Material to process START
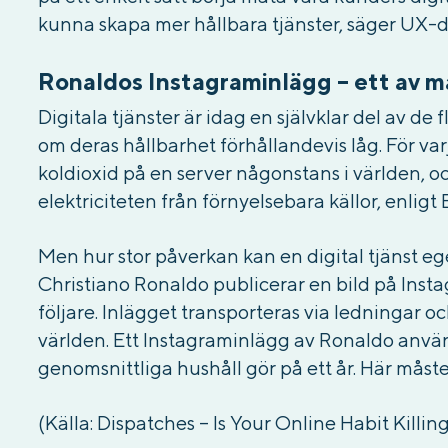
kunna skapa mer hållbara tjänster, säger UX-
Ronaldos Instagraminlägg – ett av 
Digitala tjänster är idag en självklar del av d
om deras hållbarhet förhållandevis låg. För v
koldioxid på en server någonstans i världen,
elektriciteten från förnyelsebara källor, enligt
Men hur stor påverkan kan en digital tjänst eg
Christiano Ronaldo publicerar en bild på Insta
följare. Inlägget transporteras via ledningar oc
världen. Ett Instagraminlägg av Ronaldo använd
genomsnittliga hushåll gör på ett år. Här måste 
(Källa: Dispatches – Is Your Online Habit Killi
Material to process END
What to work on:
If a line in the data contains the string "tjänster", copy it.

Answer for this exercise:
kunna skapa mer hållbara tjänster, säger UX-
Digitala tjänster är idag en självklar del av d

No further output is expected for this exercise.